The right-to-try bill, which suffered a surprise 259-140 defeat in the House of Representatives last week, is scheduled for another vote this week, perhaps as early as Wednesday.

On Monday, the House Committee on Rules was scheduled to meet late in the day to change the procedure so that it could be passed with just a simple majority, rather than a two-thirds majority, and this time approval seems likely.

Also this week, 4 former FDA commissioners who worked on both sides of the aisle expressed their opposition to the bill in a statement to the Washington Post.

“There is no evidence that either bill would meaningfully improve access for patients, but both would remove the FDA from the process and create a dangerous precedent that would erode protections for vulnerable patients,” the statement read. The reference to “either bill” referred to a companion bill in the Senate.

The statement was signed by Robert Califf, MD, and Margaret Hamburg, MD, who were commissioners during the Obama administration, and Mark McClellan, MD, PhD, and Andrew von Eschenbach, MD, who served under President George W. Bush. The Washingotn Post said the joint statement is a bipartisan attempt to try to slow down the legislation.

Last week, The American Journal of Managed Care® (AJMC®) spoke with Marjorie A. Speers, PhD, executive director of the WCG Foundation, a public charity that works to ensure experimental medicines to very ill patients under the FDA's current expanded access and compassionate use programs. Speers has previously participated on a panel on this subject at AJMC®'s Patient-Centered Oncology Care® meeting in Philadelphia, Pennsylvania.

Speers told AJMC® she did not think the bill added much beyond the FDA's current expanded access program

Last week, patient groups remained unconvinced about the bill, as well—75 of them sent a letter to House Speaker Paul Ryan, R-Wisconsin, and Minority Leader Nancy Pelosi, D-California, to protest the bill.

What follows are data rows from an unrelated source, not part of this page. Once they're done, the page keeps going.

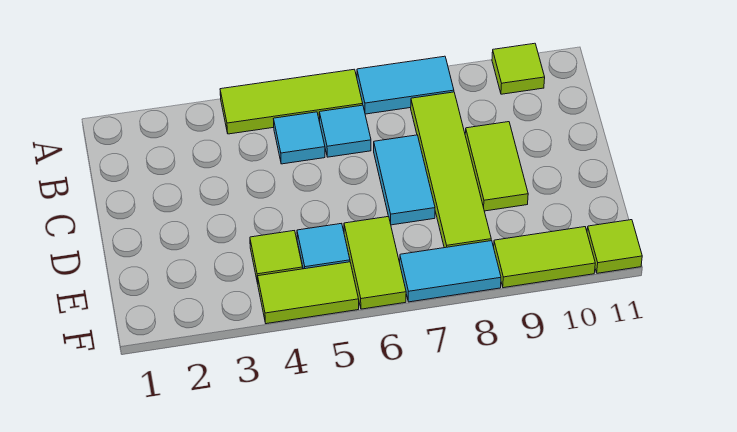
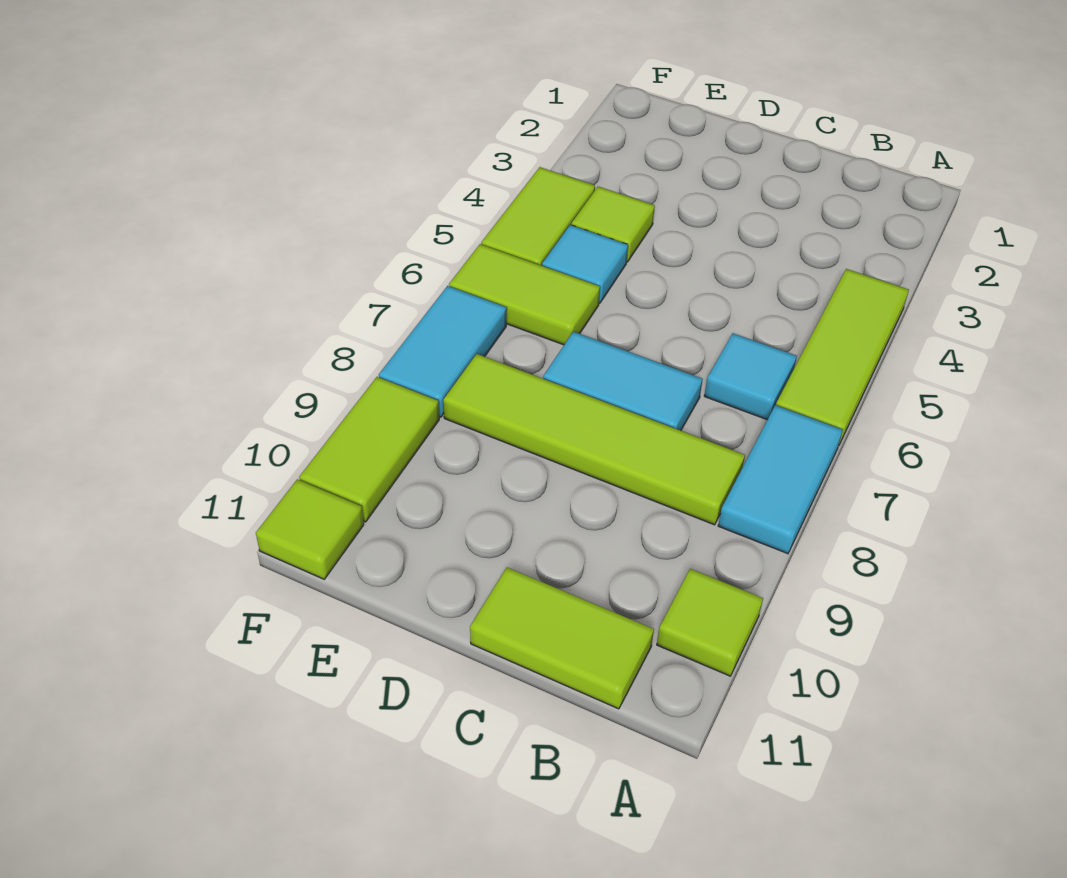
cyan tile B5 level 1 -> none
lime tile C9:D9 level 1 -> lime tile B11:C11 level 1

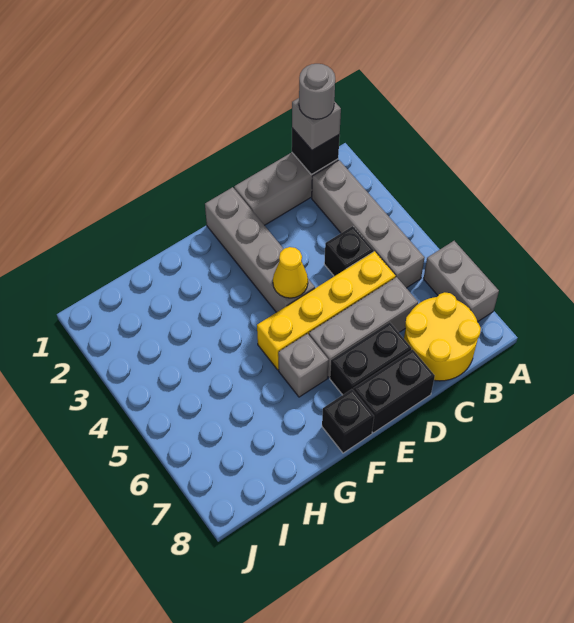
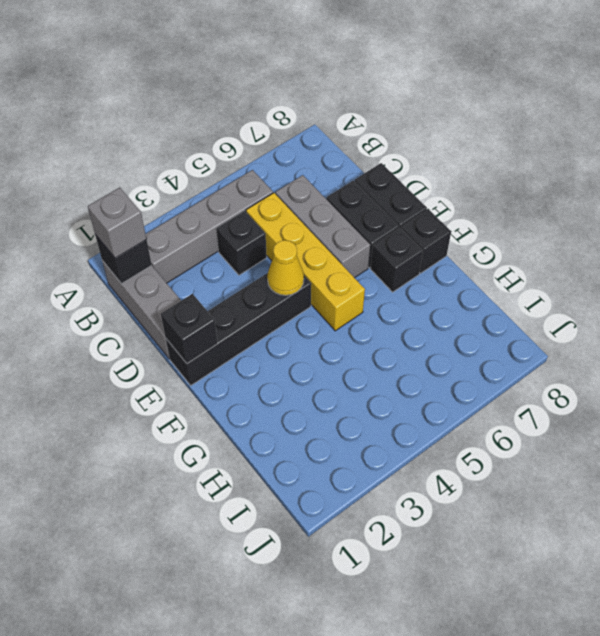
grey brick A6:A7 level 1 -> none
grey round brick B1 level 4 -> none
yellow round brick B7:C8 level 1 -> none
grey brick E1:E4 level 1 -> black brick E1:E4 level 1
none -> black brick E1 level 2
grey brick F6 level 1 -> none
none -> black brick F7 level 1

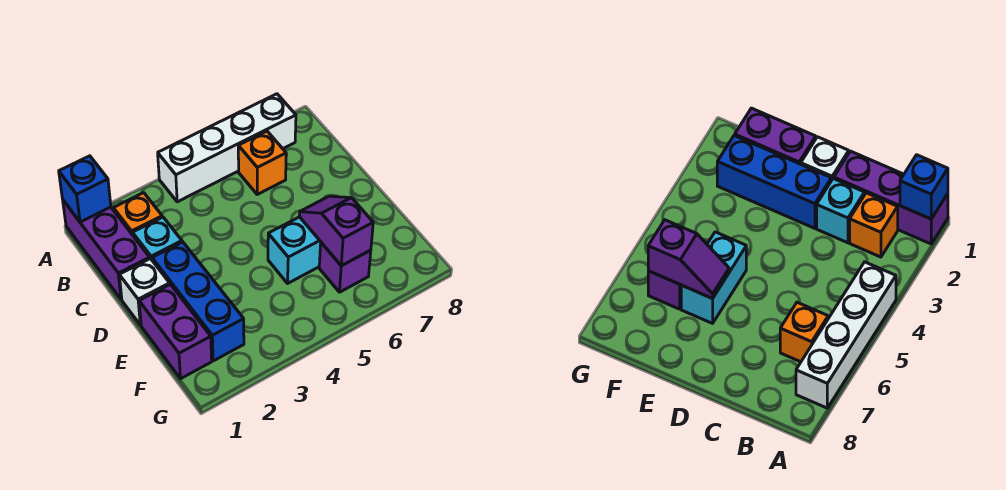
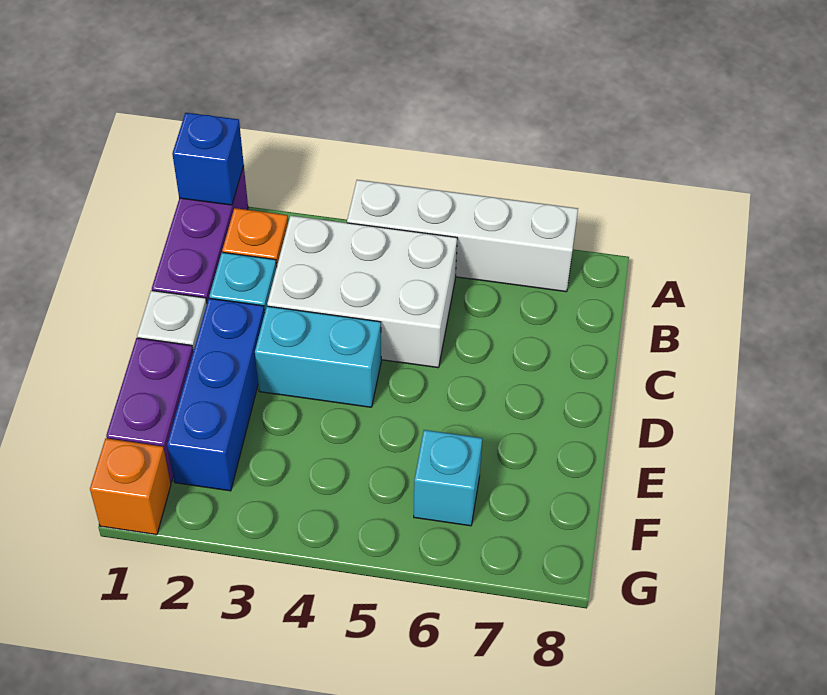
none -> white brick B3:C5 level 1
orange brick B6 level 1 -> orange brick G1 level 1
cyan brick E5:E6 level 1 -> cyan brick D3:D4 level 1
purple slope E6:F6 level 2 top F -> none
purple brick F6 level 1 -> cyan brick F6 level 1

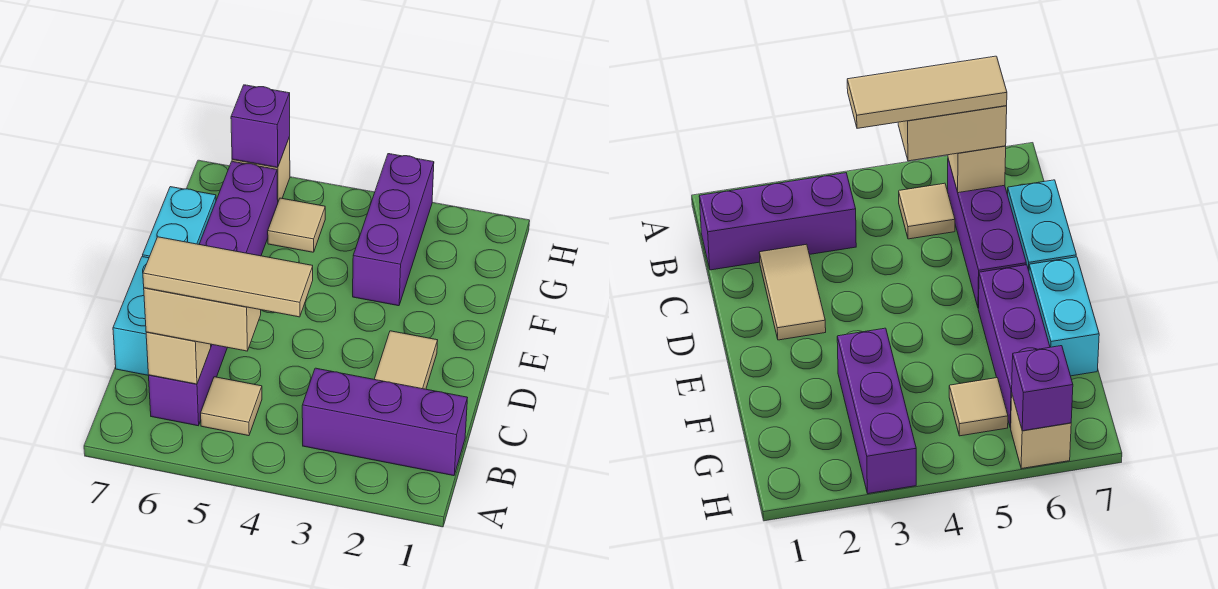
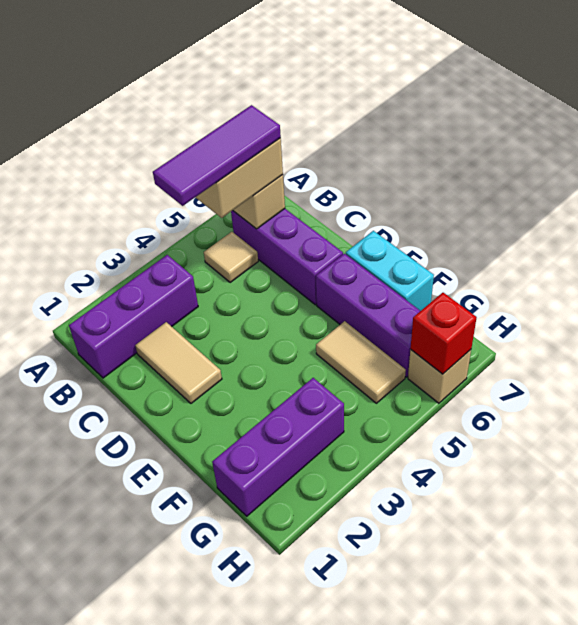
tan tile B4:B6 level 4 -> purple tile B4:B6 level 4
cyan brick C7:D7 level 1 -> none
purple brick F3:H3 level 1 -> purple brick G1:G3 level 1
tan tile G5 level 1 -> tan tile F5:G5 level 1
purple brick H6 level 2 -> red brick H6 level 2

On Monday, Representative Frank Pallone, D-New Jersey, ranking member of the House Energy and Commerce Committee, put forth a substitute amendment in an effort to kill the bill as it currently stands—HR 5247, the "Tricket Wendler, Frank Mongiello, Jordan McLinn, and Matthew Bellina Right to Try Act of 2018"—and restore some FDA oversight and patient safety reporting. Pallone has opposed the bill.

The bill is supported by House Energy and Commerce Committee chairman, Greg Walden, R-Oregon, and chair of the health subcommittee, Michael C. Burgess, MD, R-Texas. Both had endorsed the updated version of the legislation, saying that it incorporates concerns raised by FDA Commissioner Scott Gottlieb, MD, and others.

The bill was pushed by Vice President Mike Pence, who signed a similar bill when he was governor of Indiana, and touted by President Donald Trump in his State of the Union address.